=== What to do ===
Every entry below must be repeated exactly; skip the pictures.

******************************

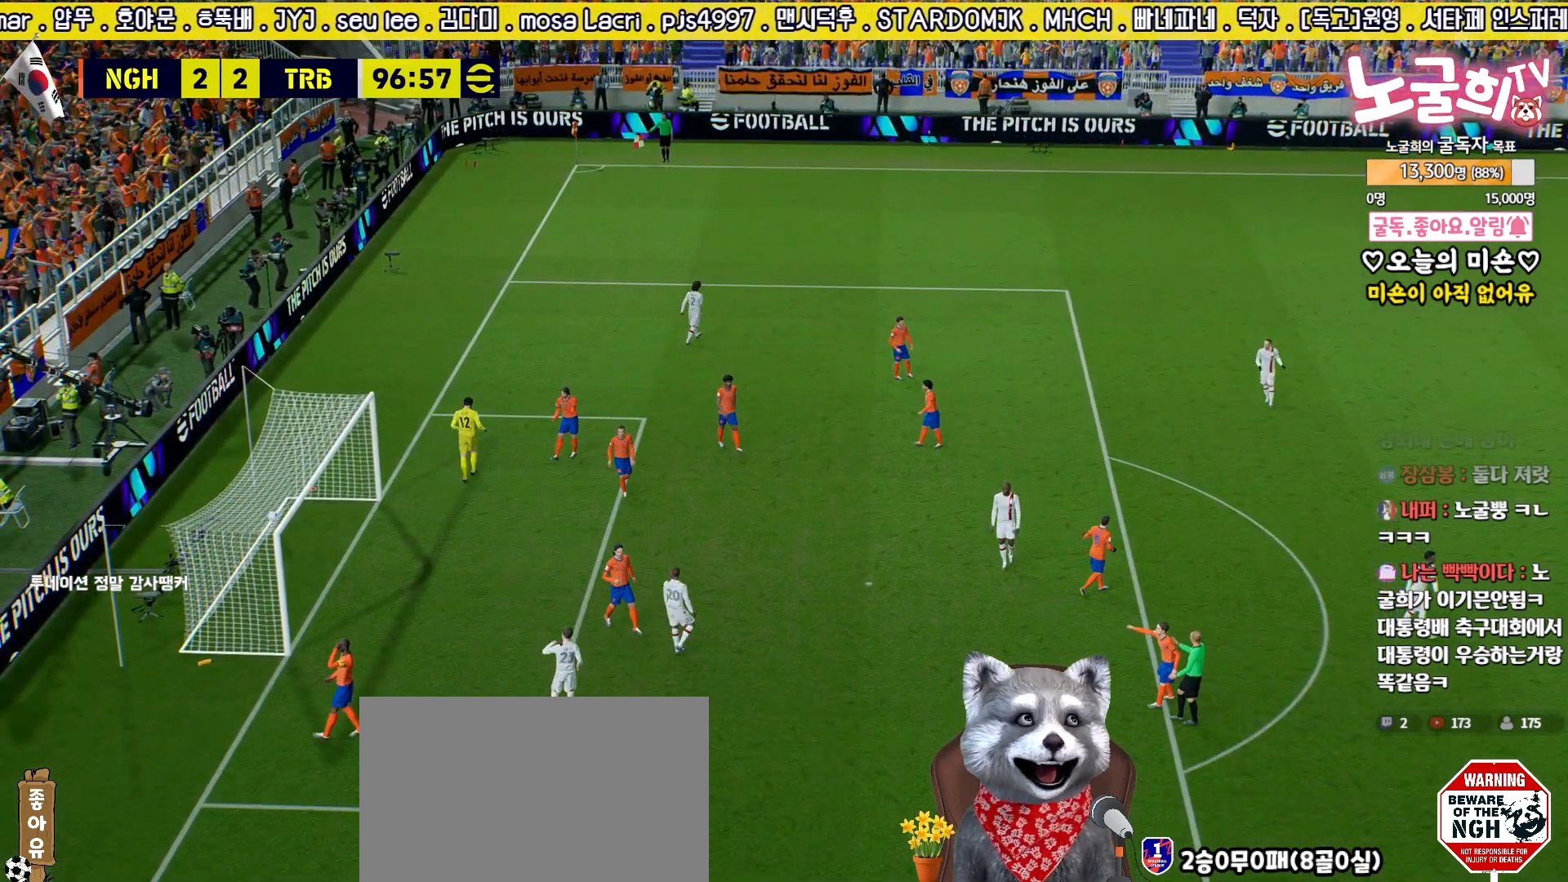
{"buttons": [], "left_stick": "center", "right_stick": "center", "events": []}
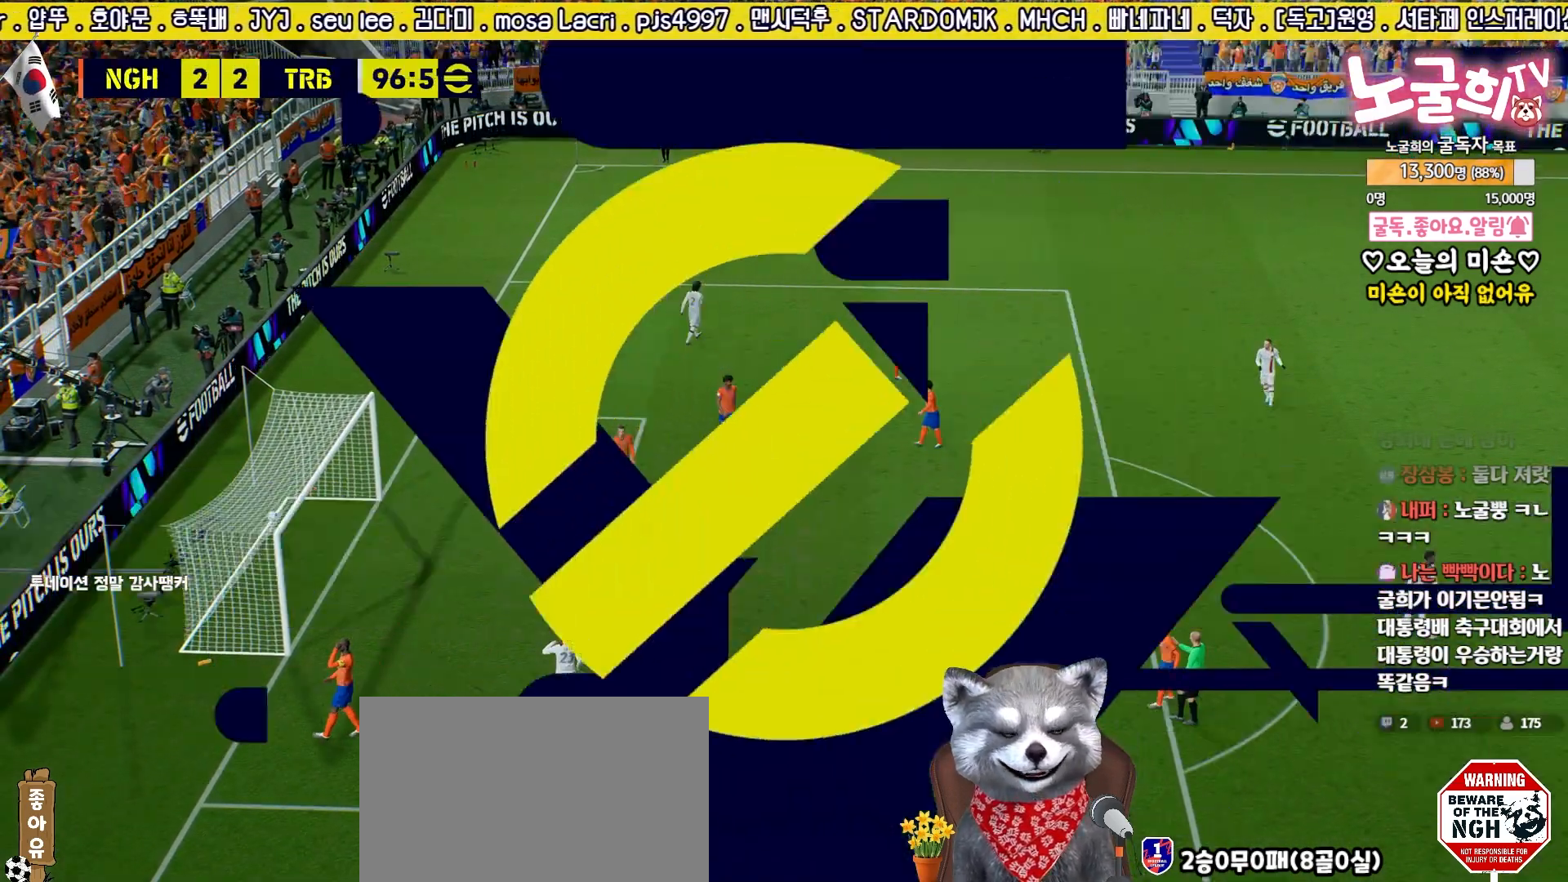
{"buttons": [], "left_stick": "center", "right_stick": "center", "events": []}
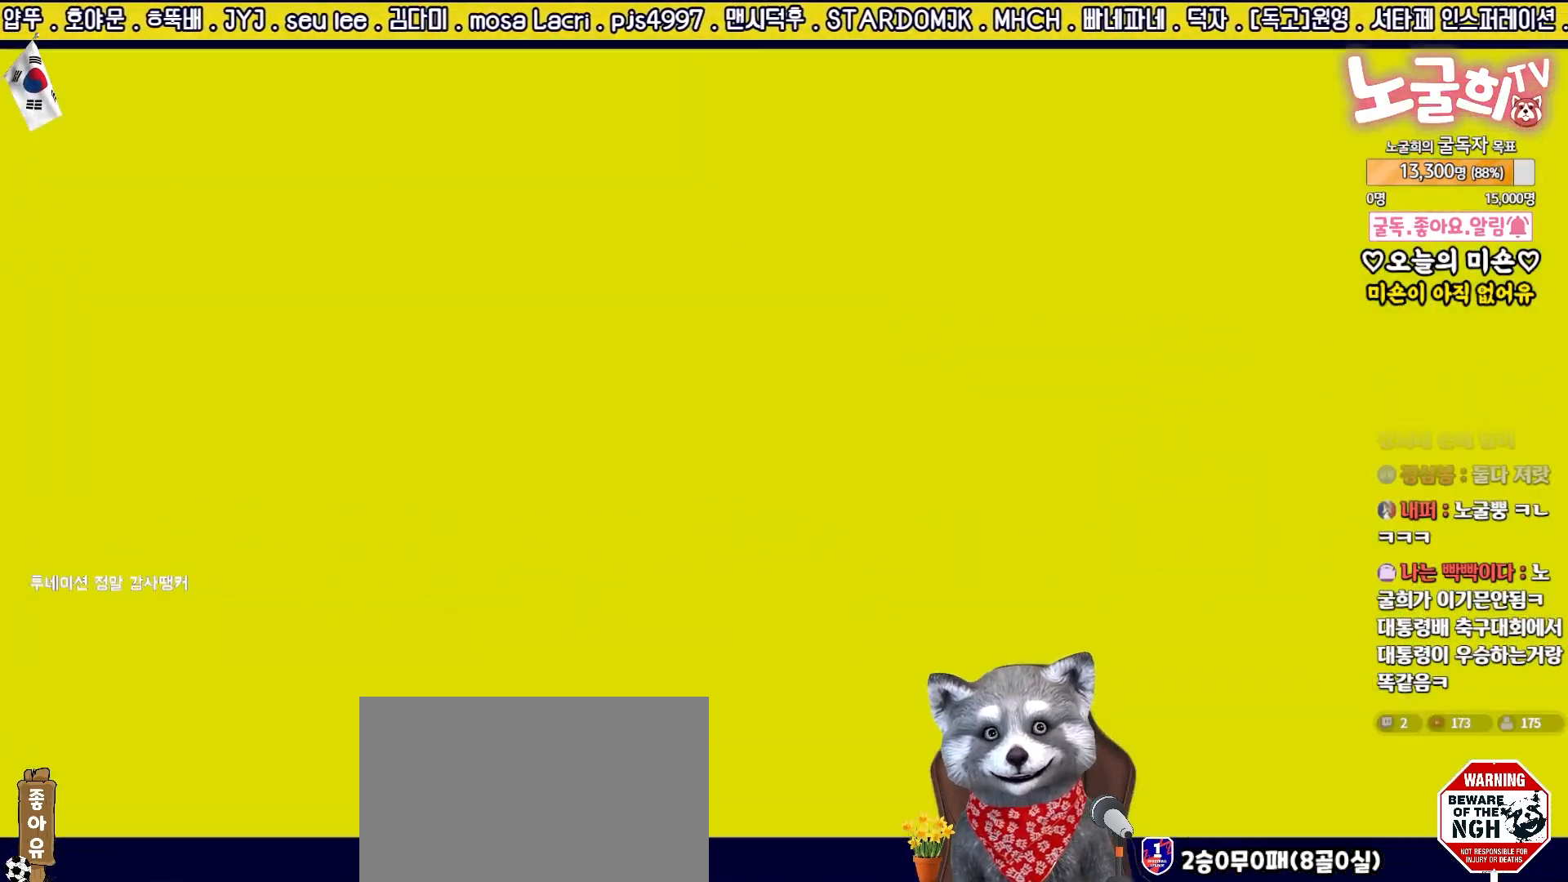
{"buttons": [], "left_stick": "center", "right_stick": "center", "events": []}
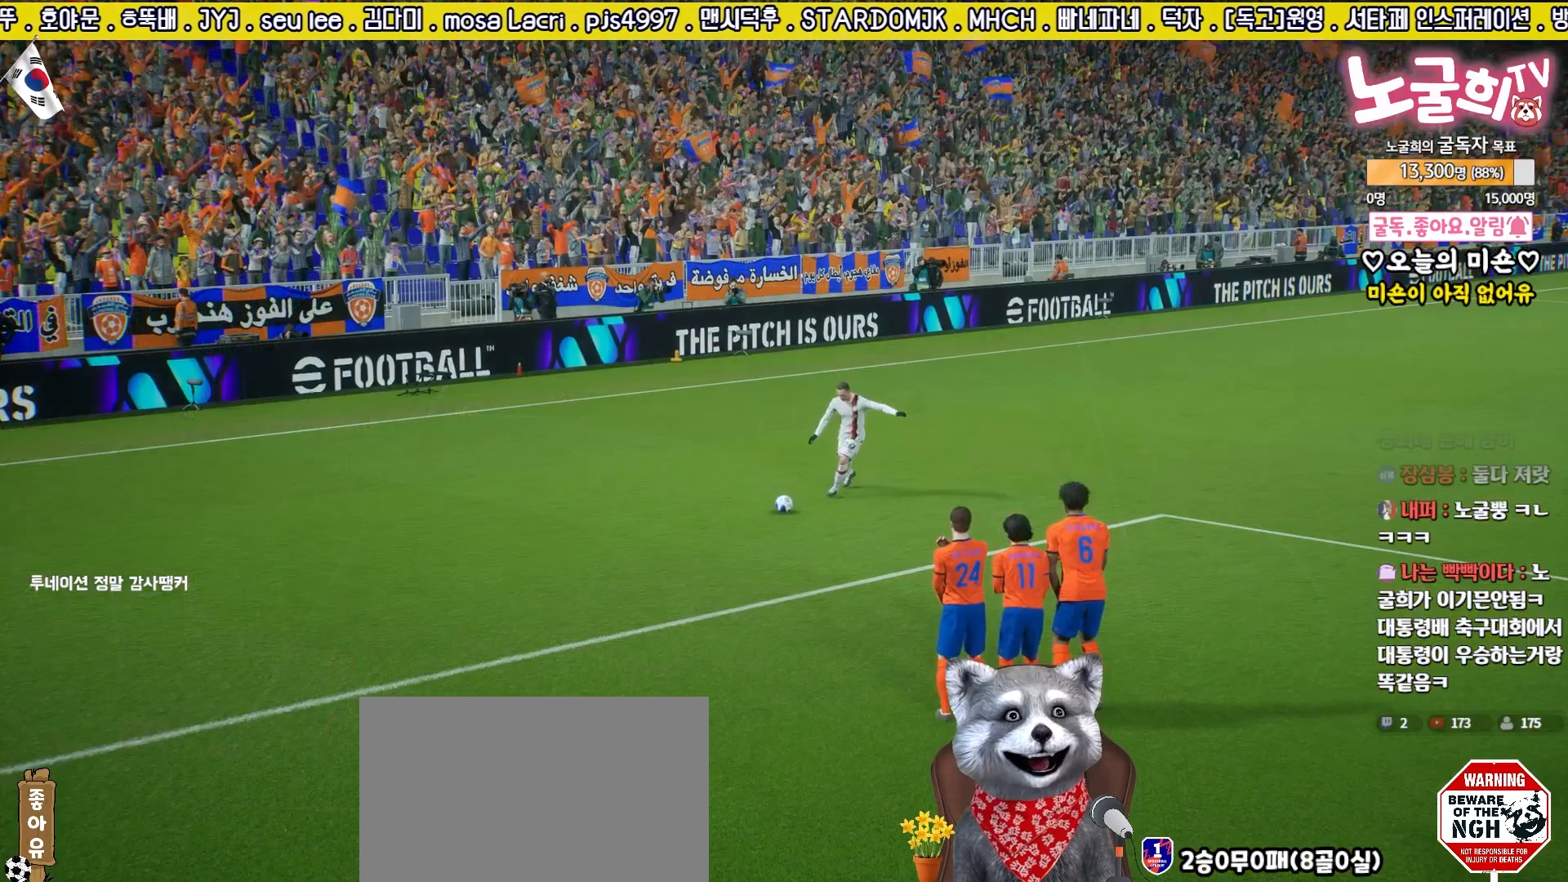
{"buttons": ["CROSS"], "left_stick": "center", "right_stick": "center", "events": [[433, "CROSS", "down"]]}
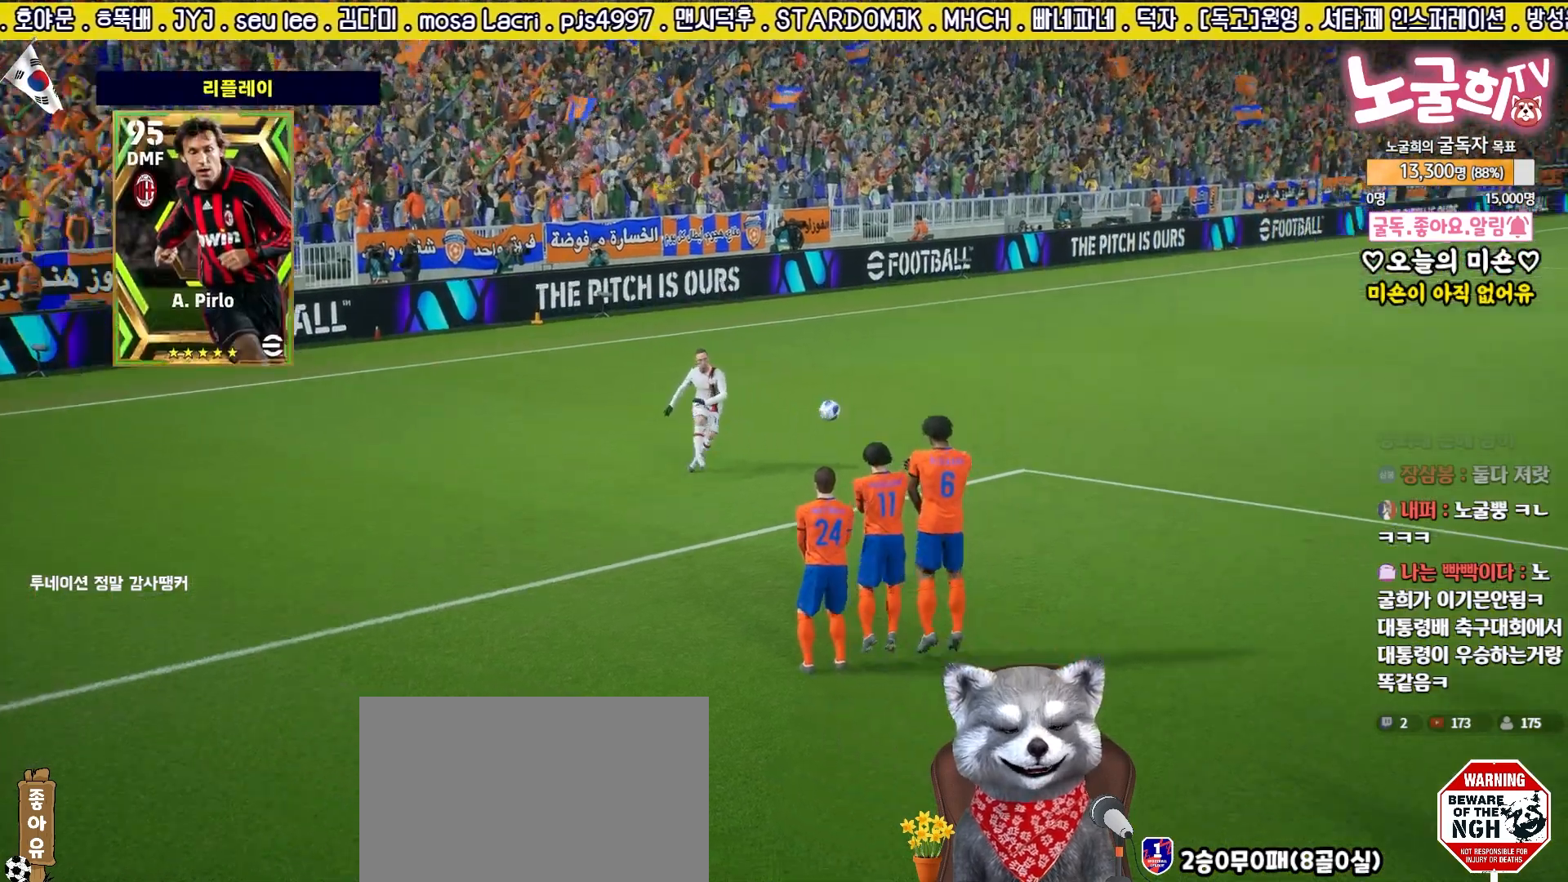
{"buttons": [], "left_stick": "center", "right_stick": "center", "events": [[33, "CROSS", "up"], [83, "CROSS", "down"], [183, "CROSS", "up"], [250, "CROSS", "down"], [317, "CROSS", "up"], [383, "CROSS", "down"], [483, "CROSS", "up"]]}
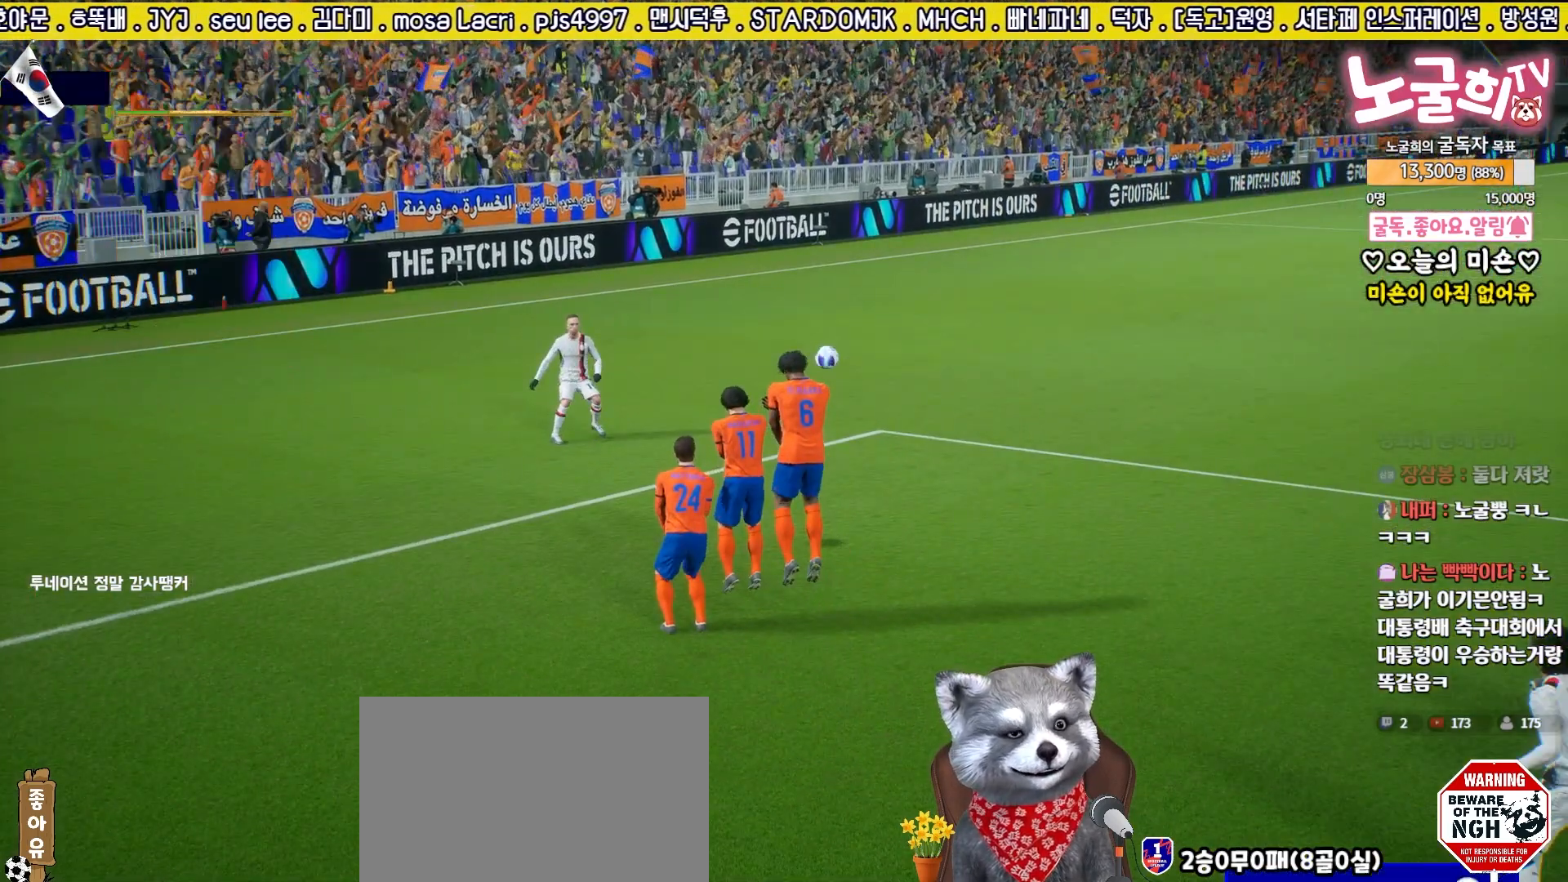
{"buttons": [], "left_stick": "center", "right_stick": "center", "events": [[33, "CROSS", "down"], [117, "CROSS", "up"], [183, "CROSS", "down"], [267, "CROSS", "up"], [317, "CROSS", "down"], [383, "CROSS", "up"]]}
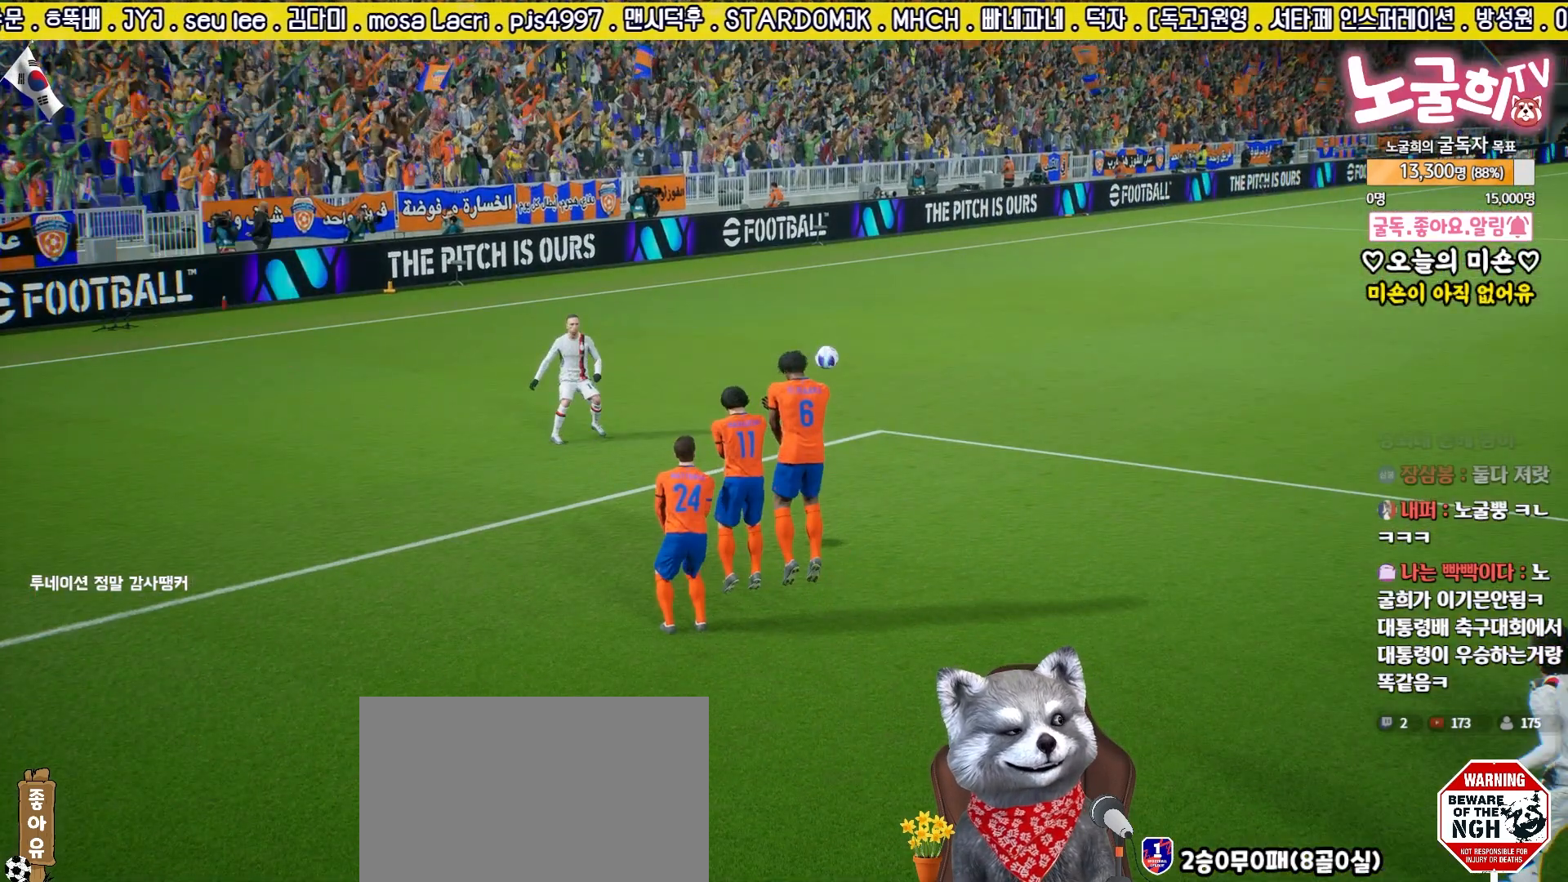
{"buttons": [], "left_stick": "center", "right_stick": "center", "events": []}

******************************

=== Solved problem ===
{"buttons": [], "left_stick": "center", "right_stick": "center", "events": []}
{"buttons": [], "left_stick": "center", "right_stick": "center", "events": []}
{"buttons": [], "left_stick": "center", "right_stick": "center", "events": []}
{"buttons": ["CROSS"], "left_stick": "center", "right_stick": "center", "events": [[433, "CROSS", "down"]]}
{"buttons": [], "left_stick": "center", "right_stick": "center", "events": [[33, "CROSS", "up"], [83, "CROSS", "down"], [183, "CROSS", "up"], [250, "CROSS", "down"], [317, "CROSS", "up"], [383, "CROSS", "down"], [483, "CROSS", "up"]]}
{"buttons": [], "left_stick": "center", "right_stick": "center", "events": [[33, "CROSS", "down"], [117, "CROSS", "up"], [183, "CROSS", "down"], [267, "CROSS", "up"], [317, "CROSS", "down"], [383, "CROSS", "up"]]}
{"buttons": [], "left_stick": "center", "right_stick": "center", "events": []}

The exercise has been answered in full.